The State certainly encourages tribalism, and manipulates it to its own advantage, and I will even countenance arguments that the State grows out of tribalism like a particularly virulent, mutant weed grows out of the poisoned soil of a toxic waste dump. But our concern for fellow creatures we regard as tribe members, and our apathy towards, or fear/hatred of, non tribe members, has nothing to do with State authority and/or sanction. It's just who we are.


And in response, one of the Usual Suspects says the usual shit:

hahaha. I've never read so little of something before deciding that I didn't need to read the rest. I literally made it to "proper sociological term" and realized that in no way could it benefit me to read on.

Translation: this fella has a microscopic attention span, and somehow, that's MY fault. Heh. If I had a nickel for every time some 'net cretin has told me that...

1 comment:

  1. Anonymous12:49 PM

    Translation: this fella has a microscopic attention span, and somehow, that's MY fault.
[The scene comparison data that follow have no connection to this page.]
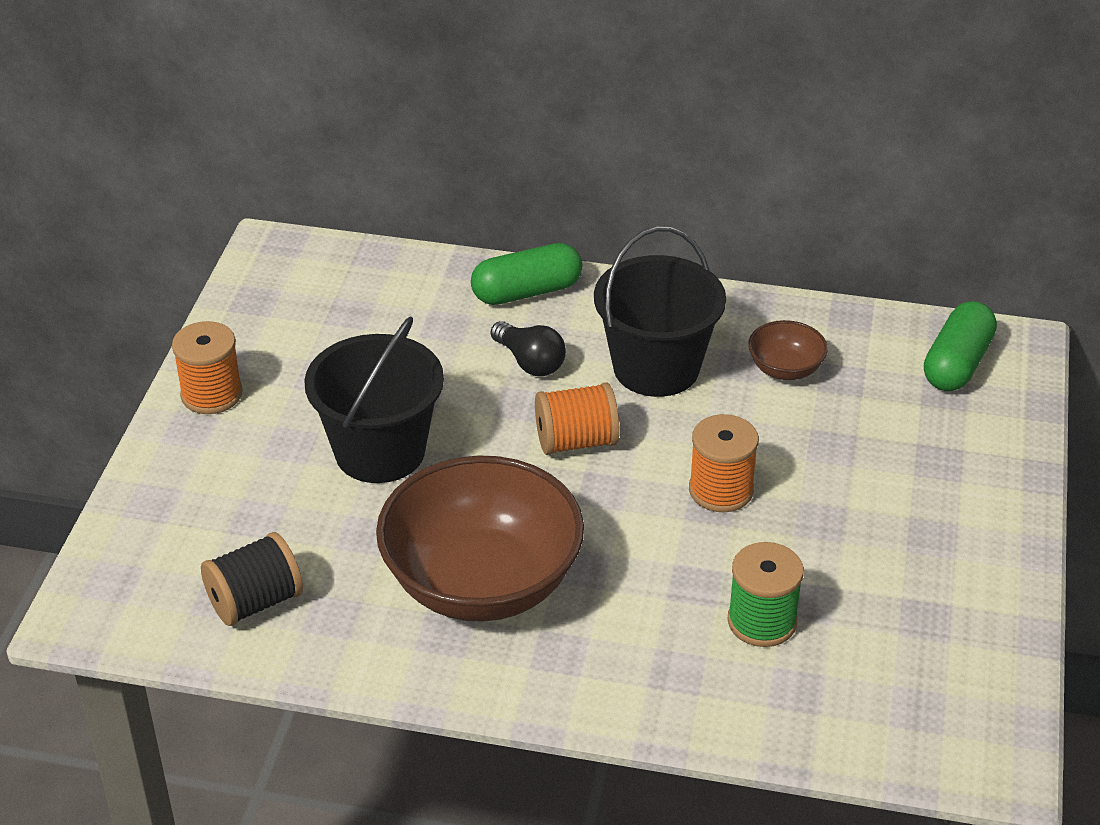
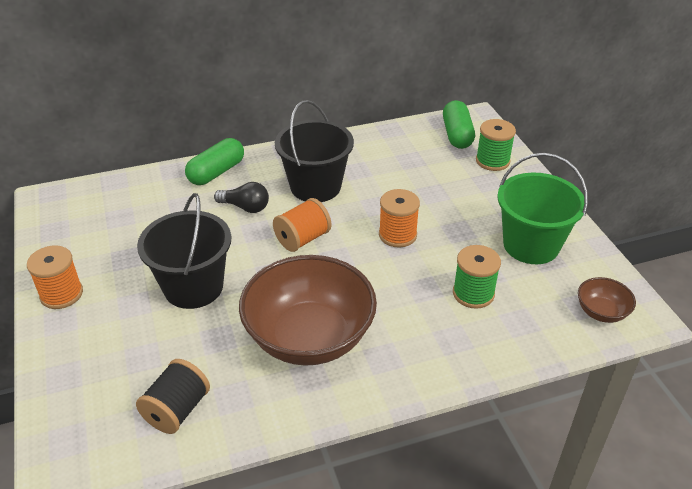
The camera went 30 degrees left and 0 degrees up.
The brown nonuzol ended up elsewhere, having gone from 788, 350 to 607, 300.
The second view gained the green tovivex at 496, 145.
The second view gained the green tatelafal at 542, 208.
    I was thinking more along the lines of "uhh....too many big wurdz....".

    Clearly you're wasting your time posting over there.

    if Blackwater really wanted to defuse the situation, they would simply have to run a few ads identifying the involved mercenaries as American tribe members --

    Brrr. That's so obviously a good idea, it gives me the creeps. It's a good thing you use your talents for good :)

    That's a very thought provoking post. It seems to me that whatever hope our civilization has, it's predicated on our ability to open up our tribe to everybody.

    Or maybe we just need an alien invasion.